In einer weiteren Untersuchung konnte gezeigt werden, dass Differenzen im HLA-G Gen, das aktuell nicht routinemäßig bestimmt wird, nach Transplantation zu einem signifikant höheren Risiko für eine unerwünschte chronische Immunrektionen des sich bildenden neuen Immunsystems führt. Dieses greift dann eigentlich gesunde Patientenzellen an. Nach Blutstammzelltransplantation ist in der Regel immer eine zumindest zeitweise Unterdrückung des Immunsystems notwendig. Diese Erkenntnis könnte bei der Auswahl von geeigneten Medikamenten zur Behandlung und Prävention solcher unerwünschter Immunreaktionen unterstützen.
*Die in diesem Text verwendeten Genderbegriffe vertreten alle Geschlechtsformen.
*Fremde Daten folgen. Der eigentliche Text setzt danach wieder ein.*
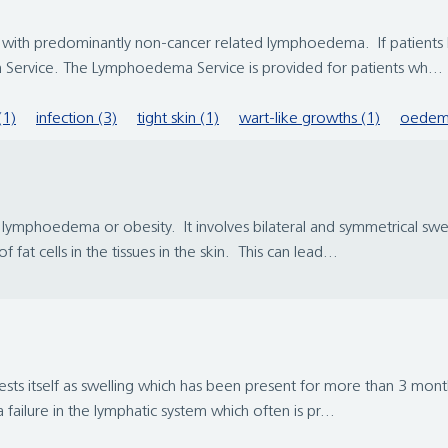
ith predominantly non-cancer related lymphoedema. If patients ha
Service. The Lymphoedema Service is provided for patients wh...
(1)
infection (3)
tight skin (1)
wart-like growths (1)
oedem
ymphoedema or obesity. It involves bilateral and symmetrical swelli
at cells in the tissues in the skin. This can lead...
ts itself as swelling which has been present for more than 3 months
ailure in the lymphatic system which often is pr...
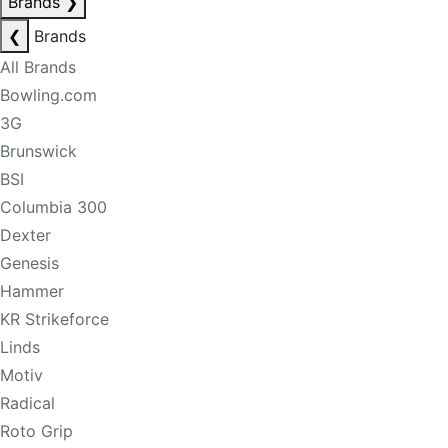
Brands
❯
❮
Brands
All Brands
Bowling.com
3G
Brunswick
BSI
Columbia 300
Dexter
Genesis
Hammer
KR Strikeforce
Linds
Motiv
Radical
Roto Grip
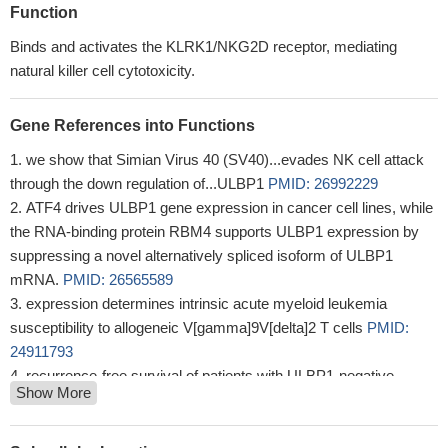
Function
Binds and activates the KLRK1/NKG2D receptor, mediating
natural killer cell cytotoxicity.
Gene References into Functions
we show that Simian Virus 40 (SV40)...evades NK cell attack
through the down regulation of...ULBP1
PMID: 26992229
ATF4 drives ULBP1 gene expression in cancer cell lines, while
the RNA-binding protein RBM4 supports ULBP1 expression by
suppressing a novel alternatively spliced isoform of ULBP1
mRNA.
PMID: 26565589
expression determines intrinsic acute myeloid leukemia
susceptibility to allogeneic V[gamma]9V[delta]2 T cells
PMID:
24911793
recurrence-free survival of patients with ULBP1-negative
Show More
hepatocellular carcinoma (HCC) was significantly shorter than
that of patients with ULBP1-positive HCC
PMID: 21756848
recombinant ULBP1 fused to CD45 caused a reduction in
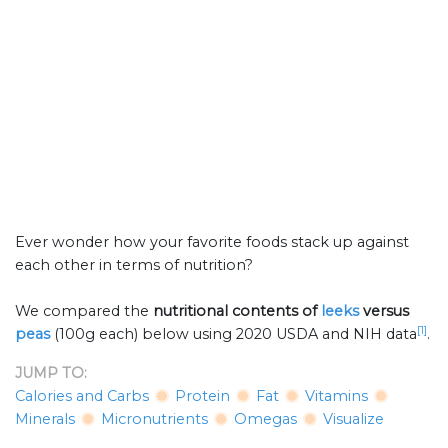
Ever wonder how your favorite foods stack up against
each other in terms of nutrition?
We compared the
nutritional contents of
leeks
versus
[1]
peas
(100g each) below using 2020 USDA and NIH data
.
JUMP TO:
Calories and Carbs
Protein
Fat
Vitamins
Minerals
Micronutrients
Omegas
Visualize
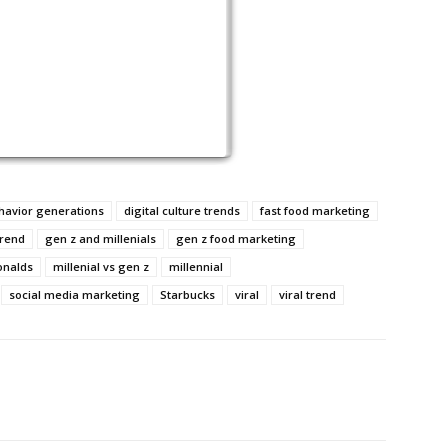
avior generations
digital culture trends
fast food marketing
trend
gen z and millenials
gen z food marketing
nalds
millenial vs gen z
millennial
social media marketing
Starbucks
viral
viral trend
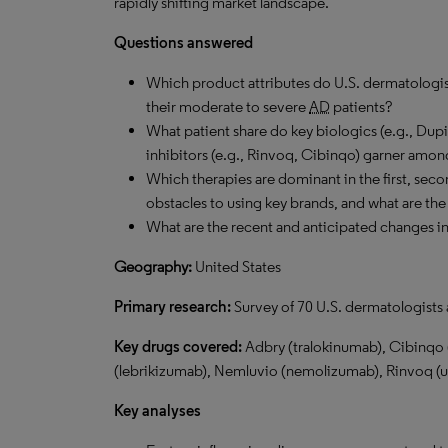
rapidly shifting market landscape.
Questions answered
Which product attributes do U.S. dermatologis
their moderate to severe
AD
patients?
What patient share do key biologics (e.g., Dup
inhibitors (e.g., Rinvoq, Cibinqo) garner am
Which therapies are dominant in the first, seco
obstacles to using key brands, and what are the
What are the recent and anticipated changes i
Geography:
United States
Primary research:
Survey of 70 U.S. dermatologists 
Key drugs covered:
Adbry (tralokinumab), Cibinqo (
(lebrikizumab), Nemluvio (nemolizumab), Rinvoq (up
Key analyses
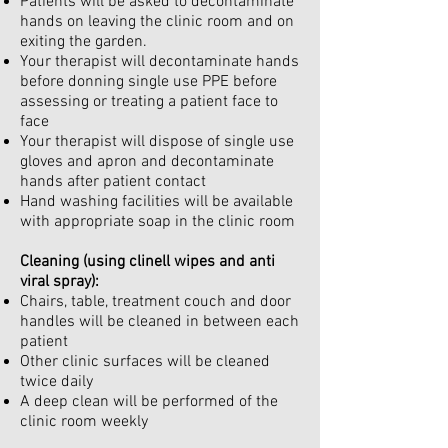
Patients will be asked to decontaminate
hands on leaving the clinic room and on
exiting the garden.
Your therapist will decontaminate hands
before donning single use PPE before
assessing or treating a patient face to
face
Your therapist will dispose of single use
gloves and apron and decontaminate
hands after patient contact
Hand washing facilities will be available
with appropriate soap in the clinic room
Cleaning (using clinell wipes and anti
viral spray):
Chairs, table, treatment couch and door
handles will be cleaned in between each
patient
Other clinic surfaces will be cleaned
twice daily
A deep clean will be performed of the
clinic room weekly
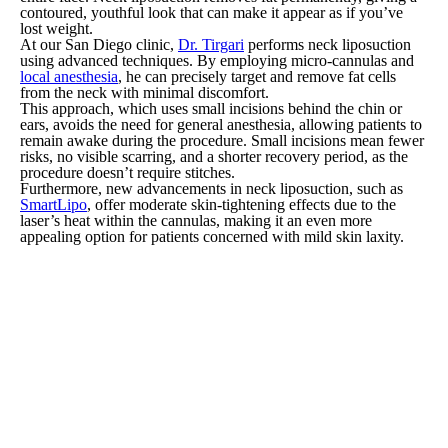
contoured, youthful look that can make it appear as if you’ve
lost weight.
At our San Diego clinic,
Dr. Tirgari
performs neck liposuction
using advanced techniques. By employing micro-cannulas and
local anesthesia
, he can precisely target and remove fat cells
from the neck with minimal discomfort.
This approach, which uses small incisions behind the chin or
ears, avoids the need for general anesthesia, allowing patients to
remain awake during the procedure. Small incisions mean fewer
risks, no visible scarring, and a shorter recovery period, as the
procedure doesn’t require stitches.
Furthermore, new advancements in neck liposuction, such as
SmartLipo
, offer moderate skin-tightening effects due to the
laser’s heat within the cannulas, making it an even more
appealing option for patients concerned with mild skin laxity.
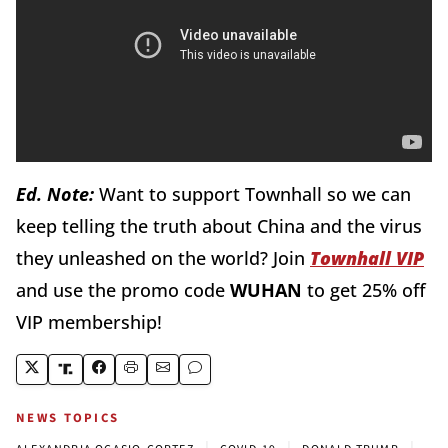
Ed. Note:
Want to support Townhall so we can
keep telling the truth about China and the virus
they unleashed on the world? Join
Townhall VIP
and use the promo code
WUHAN
to get 25% off
VIP membership!
NEWS TOPICS
|
|
|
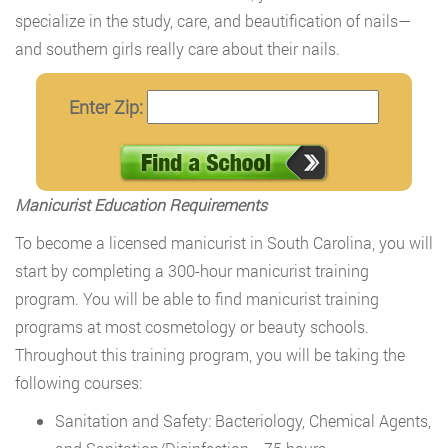
specialize in the study, care, and beautification of nails—
and southern girls really care about their nails.
Enter Zip:
Manicurist Education Requirements
To become a licensed manicurist in South Carolina, you will
start by completing a 300-hour manicurist training
program. You will be able to find manicurist training
programs at most cosmetology or beauty schools.
Throughout this training program, you will be taking the
following courses:
Sanitation and Safety: Bacteriology, Chemical Agents,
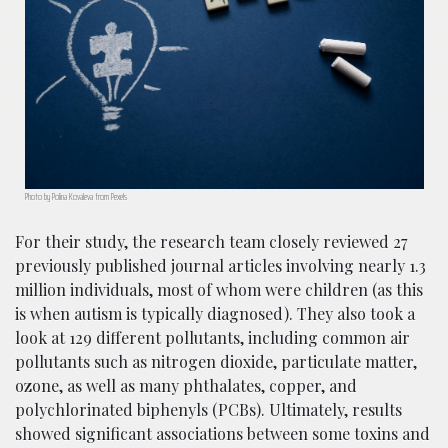
Photo by Polina Kovaleva from Pexels
For their study, the research team closely reviewed 27
previously published journal articles involving nearly 1.3
million individuals, most of whom were children (as this
is when autism is typically diagnosed). They also took a
look at 129 different pollutants, including common air
pollutants such as nitrogen dioxide, particulate matter,
ozone, as well as many phthalates, copper, and
polychlorinated biphenyls (PCBs). Ultimately, results
showed significant associations between some toxins and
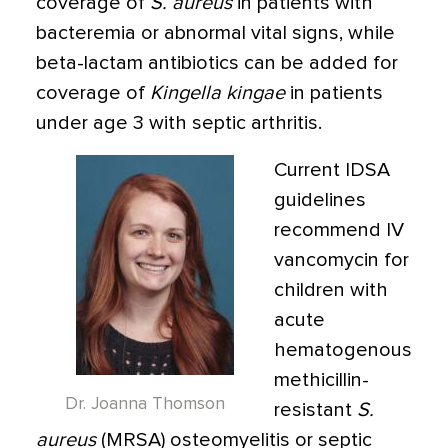
coverage of
S. aureus
in patients with
bacteremia or abnormal vital signs, while
beta-lactam antibiotics can be added for
coverage of
Kingella kingae
in patients
under age 3 with septic arthritis.
Current IDSA
guidelines
recommend IV
vancomycin for
children with
acute
hematogenous
methicillin-
Dr. Joanna Thomson
resistant
S.
aureus
(MRSA) osteomyelitis or septic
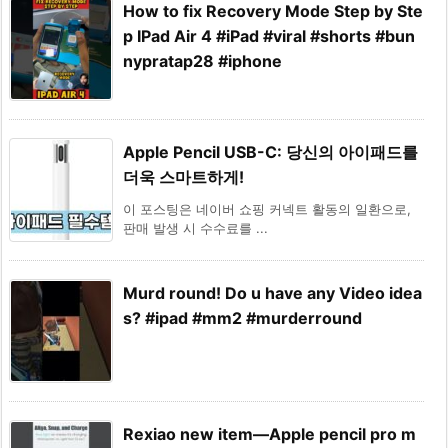
How to fix Recovery Mode Step by Ste
p IPad Air 4 #iPad #viral #shorts #bun
nypratap28 #iphone
Apple Pencil USB-C: 당신의 아이패드를
더욱 스마트하게!
이 포스팅은 네이버 쇼핑 커넥트 활동의 일환으로,
판매 발생 시 수수료를 ...
Murd round! Do u have any Video idea
s? #ipad #mm2 #murderround
Rexiao new item—Apple pencil pro m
Wilhelm Sander-Stiftung: Partnerin innovativer Krebsforschung
Die Wilhelm Sander-Stiftung hat das Forschungsprojekt mit insgesamt knapp 163.000 Euro über 24 Monate unterstützt. Stiftungszweck ist die Förderung der medizinischen Forschung, insbesondere von Projekten im Rahmen der Krebsbekämpfung. Seit Gründung der Stiftung wurden insgesamt über 270 Millionen Euro für die Forschungsförderung in Deutschland und der Schweiz ausbezahlt. Damit ist die Wilhelm Sander-Stiftung eine der bedeutendsten privaten Forschungsstiftungen im deutschen Raum. Sie ging aus dem Nachlass des gleichnamigen Unternehmers hervor, der 1973 verstorben ist.